よって、(ルイ・ヴィトンなど)欧州ブランドは「日本での販売価格は本国の何%増し」といった一定の係数を設けているところも多く、しかし日本における平均所得はバブル崩壊後から(1年を除いて)伸びておらず、しかし逆に欧米の平均所得はどんどん伸びていて、その頃と今とでは大きく事情が異なるわけですね。
それでも日本での価格設定は「高いまま」に止まっており、しかし平均所得が下がっているので他国に比較すると販売数が増えず、そして販売数が相対的に低いため(アメリカのように)多数売れるので価格を引き下げてもっと売ろうということにもならず、負のスパイラルに突入しているんじゃないかと考えることも。

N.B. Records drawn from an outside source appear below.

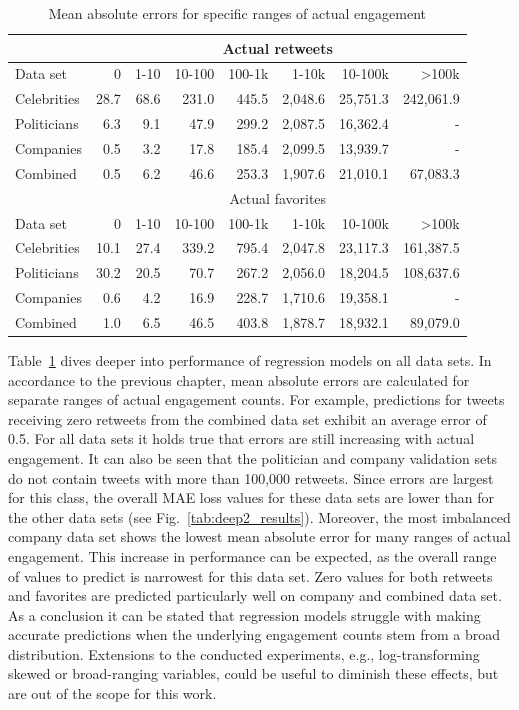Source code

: \begin{table}
  \begin{tabular}{lrrrrrrr}
    \toprule
    & \multicolumn{7}{c}{Actual retweets} \\
    \midrule
    Data set & 0 & 1-10 & 10-100 & 100-1k & 1-10k & 10-100k & >100k \\
    \midrule
    Celebrities & 28.7 & 68.6 & 231.0 & 445.5 & 2,048.6 & 25,751.3 & 242,061.9 \\
    Politicians & 6.3 & 9.1 & 47.9 & 299.2 & 2,087.5 & 16,362.4 & - \\
    Companies & 0.5 & 3.2 & 17.8 & 185.4 & 2,099.5 & 13,939.7 & - \\
    Combined & 0.5 & 6.2 & 46.6 & 253.3 & 1,907.6 & 21,010.1 & 67,083.3 \\
    \bottomrule
    \toprule
    & \multicolumn{7}{c}{Actual favorites} \\
    \midrule
    Data set & 0 & 1-10 & 10-100 & 100-1k & 1-10k & 10-100k & >100k \\
    \midrule
    Celebrities & 10.1 & 27.4 & 339.2 & 795.4 & 2,047.8 & 23,117.3 & 161,387.5 \\
    Politicians & 30.2 & 20.5 & 70.7 & 267.2 & 2,056.0 & 18,204.5 & 108,637.6 \\
    Companies & 0.6 & 4.2 & 16.9 & 228.7 & 1,710.6 & 19,358.1 & - \\
    Combined & 1.0 & 6.5 & 46.5 & 403.8 & 1,878.7 & 18,932.1 & 89,079.0 \\
    \bottomrule
  \end{tabular}
  \caption[Detailed regression results for multi-input deep neural networks]{Mean absolute errors for specific ranges of actual engagement}
  \label{tab:d1_regression_eval}
\end{table}

Table~\ref{tab:d1_regression_eval} dives deeper into performance of regression
models on all data sets.
In accordance to the previous chapter, mean absolute errors are calculated for
separate ranges of actual engagement counts.
For example, predictions for tweets receiving zero retweets from the combined data set
exhibit an average error of 0.5.
For all data sets it holds true that errors are still increasing with actual
engagement.
It can also be seen that the politician and company validation sets do not contain tweets
with more than 100,000 retweets.
Since errors are largest for this class, the overall MAE loss values for these
data sets are lower than for the other data sets (see Fig.~\ref{tab:deep2_results}).
Moreover, the most imbalanced company data set shows the lowest mean absolute error
for many ranges of actual engagement.
This increase in performance can be expected, as the overall range of values to
predict is narrowest for this data set.
Zero values for both retweets and favorites are predicted particularly well on 
company and combined data set.
As a conclusion it can be stated that regression models struggle with making
accurate predictions when the underlying engagement counts stem from a broad
distribution.
Extensions to the conducted experiments, e.g., log-transforming skewed or broad-ranging
variables, could be useful to diminish these effects, but are out of the scope
for this work.
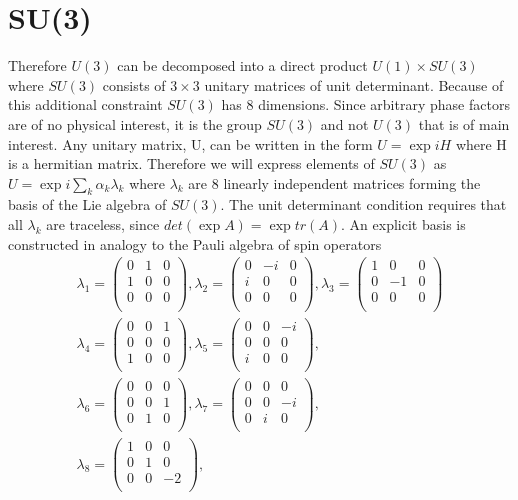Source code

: \documentclass[main.tex]{subfiles}
\begin{document}
\section{SU(3)}
 Therefore $U(3)$ can be decomposed into a direct product $U(1)\times SU(3)$ where $SU(3)$ consists of $3\times3$ unitary matrices of unit determinant. Because of this additional constraint $SU(3)$ has 8 dimensions. Since arbitrary phase factors are of no physical interest, it is the group $SU(3)$ and not $U(3)$ that is of main interest.
Any unitary matrix, U, can be written in the form $U=\exp{iH}$ where H is a hermitian matrix. Therefore we will express elements of $SU(3)$ as $U=\exp{i\sum_k\alpha_k\lambda_k}$
where $\lambda_k$ are 8 linearly independent matrices forming the basis of the Lie algebra of $SU(3)$. The unit determinant condition requires that all $\lambda_k$ are traceless, since $det(\exp{A})=\exp{tr(A)}$. An explicit basis is constructed in analogy to the Pauli algebra of spin operators
\begin{align*}
\lambda_1=\begin{pmatrix}0&1&0\\1&0&0\\0&0&0\\\end{pmatrix}, \lambda_2=\begin{pmatrix}0&-i&0\\i&0&0\\0&0&0\\\end{pmatrix}, \lambda_3=\begin{pmatrix}1&0&0\\0&-1&0\\0&0&0\\\end{pmatrix}\\
\lambda_4=\begin{pmatrix}0&0&1\\0&0&0\\1&0&0\\\end{pmatrix}, \lambda_5=\begin{pmatrix}0&0&-i\\0&0&0\\i&0&0\\\end{pmatrix},\\ \lambda_6=\begin{pmatrix}0&0&0\\0&0&1\\0&1&0\\\end{pmatrix}, \lambda_7=\begin{pmatrix}0&0&0\\0&0&-i\\0&i&0\\\end{pmatrix},\\
\lambda_8=\begin{pmatrix}1&0&0\\0&1&0\\0&0&-2\\\end{pmatrix},\\
\end{align*}
\end{document}
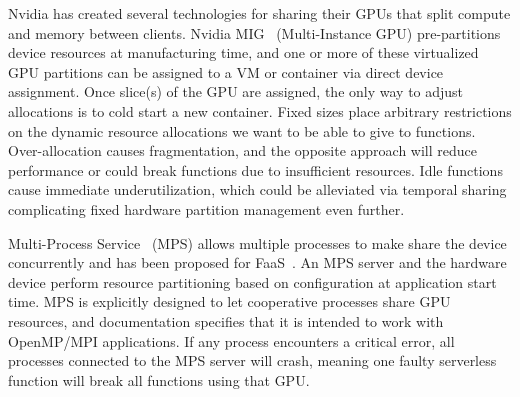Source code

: Nvidia has created several technologies for sharing their GPUs that split compute and memory between clients.
Nvidia MIG~\cite{nvidia-mig} (Multi-Instance GPU) pre-partitions device resources at  manufacturing time, and one or more of these virtualized GPU partitions can be assigned to a VM or container via direct device assignment.
Once slice(s) of the GPU are assigned, the only way to adjust allocations is to cold start a new container.
Fixed sizes place arbitrary restrictions on the dynamic resource allocations we want to be able to give to functions.
Over-allocation causes fragmentation, and the opposite approach will reduce performance or could break functions due to insufficient resources.
Idle functions cause immediate underutilization, which could be alleviated via temporal sharing complicating fixed hardware partition management even further.

Multi-Process Service~\cite{nvidia-mps} (MPS) allows multiple processes to make share the device concurrently and has been proposed for FaaS~\cite{gu2023fast}.
An MPS server and the hardware device perform resource partitioning based on configuration at application start time.
MPS is explicitly designed to let cooperative processes share GPU resources, and documentation specifies that it is intended to work with OpenMP/MPI applications.
If any process encounters a critical error, all processes connected to the MPS server will crash, meaning one faulty serverless function will break all functions using that GPU.%


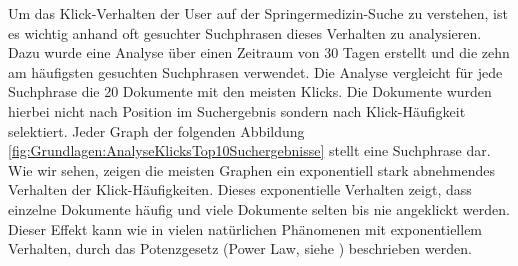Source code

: 
Um das Klick-Verhalten der User auf der Springermedizin-Suche zu verstehen, ist es wichtig anhand oft gesuchter Suchphrasen dieses Verhalten zu analysieren. Dazu wurde eine Analyse über einen Zeitraum von 30 Tagen erstellt und die zehn am häufigsten gesuchten Suchphrasen verwendet. Die Analyse vergleicht für jede Suchphrase die 20 Dokumente mit den meisten Klicks. Die Dokumente wurden hierbei nicht nach Position im Suchergebnis sondern nach Klick-Häufigkeit selektiert. Jeder Graph der folgenden Abbildung \ref{fig:Grundlagen:AnalyseKlicksTop10Suchergebnisse} stellt eine Suchphrase dar. Wie wir sehen, zeigen die meisten Graphen ein exponentiell stark abnehmendes Verhalten der Klick-Häufigkeiten. Dieses exponentielle Verhalten zeigt, dass einzelne Dokumente häufig und viele Dokumente selten bis nie angeklickt werden. Dieser Effekt kann wie in vielen natürlichen Phänomenen mit exponentiellem Verhalten, durch das Potenzgesetz (Power Law, siehe \cite{PowerLaw}) beschrieben werden. 

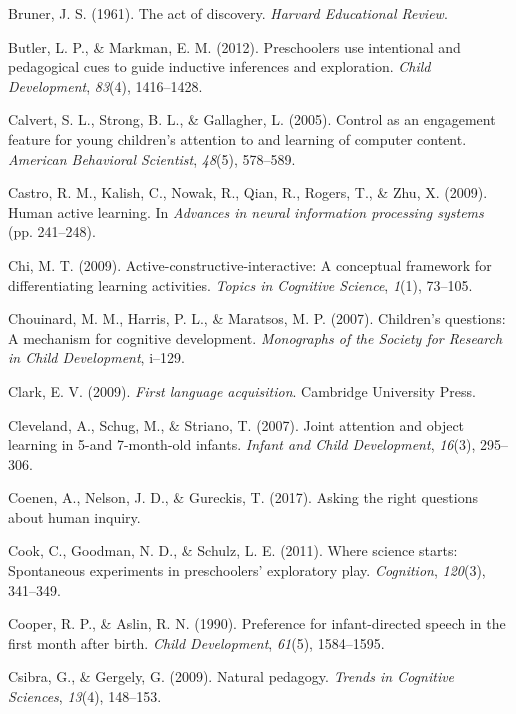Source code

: \documentclass[a4paper,man,apacite,floatsintext]{apa6}
\begin{document}
\hypertarget{ref-bruner1961act}{}
Bruner, J. S. (1961). The act of discovery. \emph{Harvard Educational
Review}.

\hypertarget{ref-butler2012preschoolers}{}
Butler, L. P., \& Markman, E. M. (2012). Preschoolers use intentional
and pedagogical cues to guide inductive inferences and exploration.
\emph{Child Development}, \emph{83}(4), 1416--1428.

\hypertarget{ref-calvert2005control}{}
Calvert, S. L., Strong, B. L., \& Gallagher, L. (2005). Control as an
engagement feature for young children's attention to and learning of
computer content. \emph{American Behavioral Scientist}, \emph{48}(5),
578--589.

\hypertarget{ref-castro2009human}{}
Castro, R. M., Kalish, C., Nowak, R., Qian, R., Rogers, T., \& Zhu, X.
(2009). Human active learning. In \emph{Advances in neural information
processing systems} (pp. 241--248).

\hypertarget{ref-chi2009active}{}
Chi, M. T. (2009). Active-constructive-interactive: A conceptual
framework for differentiating learning activities. \emph{Topics in
Cognitive Science}, \emph{1}(1), 73--105.

\hypertarget{ref-chouinard2007children}{}
Chouinard, M. M., Harris, P. L., \& Maratsos, M. P. (2007). Children's
questions: A mechanism for cognitive development. \emph{Monographs of
the Society for Research in Child Development}, i--129.

\hypertarget{ref-clark2009first}{}
Clark, E. V. (2009). \emph{First language acquisition}. Cambridge
University Press.

\hypertarget{ref-cleveland2007joint}{}
Cleveland, A., Schug, M., \& Striano, T. (2007). Joint attention and
object learning in 5-and 7-month-old infants. \emph{Infant and Child
Development}, \emph{16}(3), 295--306.

\hypertarget{ref-coenen2017asking}{}
Coenen, A., Nelson, J. D., \& Gureckis, T. (2017). Asking the right
questions about human inquiry.

\hypertarget{ref-cook2011science}{}
Cook, C., Goodman, N. D., \& Schulz, L. E. (2011). Where science starts:
Spontaneous experiments in preschoolers' exploratory play.
\emph{Cognition}, \emph{120}(3), 341--349.

\hypertarget{ref-cooper1990preference}{}
Cooper, R. P., \& Aslin, R. N. (1990). Preference for infant-directed
speech in the first month after birth. \emph{Child Development},
\emph{61}(5), 1584--1595.

\hypertarget{ref-csibra2009natural}{}
Csibra, G., \& Gergely, G. (2009). Natural pedagogy. \emph{Trends in
Cognitive Sciences}, \emph{13}(4), 148--153.
\end{document}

現在、日本におけるポルシェの販売台数は他国の伸びに対して大きくはなく(もちろん絶対的な販売数は増えている)、よってポルシェジャパンの地位が相対的に下がってきていると聞きますが、もしもうちょっと価格を下げてくれればもっと台数が出るようになり、ポルシェジャパンの発言力も大きくなるのかも。
ポルシェの価格感は日米で大きく異なる
上に挙げたとおりアメリカの平均所得は日本の1.36倍程度あり、たとえばアメリカだと718ケイマンは(アメリカの)平均所得比で1.1倍(可処分所得は算出しにくいので考慮していない)。
一方の日本だと718ケイマンの価格は平均所得日で1.84倍となっていて、車両の内外価格差だけではなく、平均所得まで考えると「相当な差」があることがわかりますね。
ちなみにマカンだとアメリカの場合は平均年収以下の0.95倍、日本だと平均年収の1.75倍という、さらに大きなものとなっています。
つまり平均所得の高いアメリカではずいぶんクルマが安く売られ、平均所得の低い日本ではずいぶんクルマ(輸入車)の価格が高い(日本は関税ゼロ)という現実がここにあるわけですね。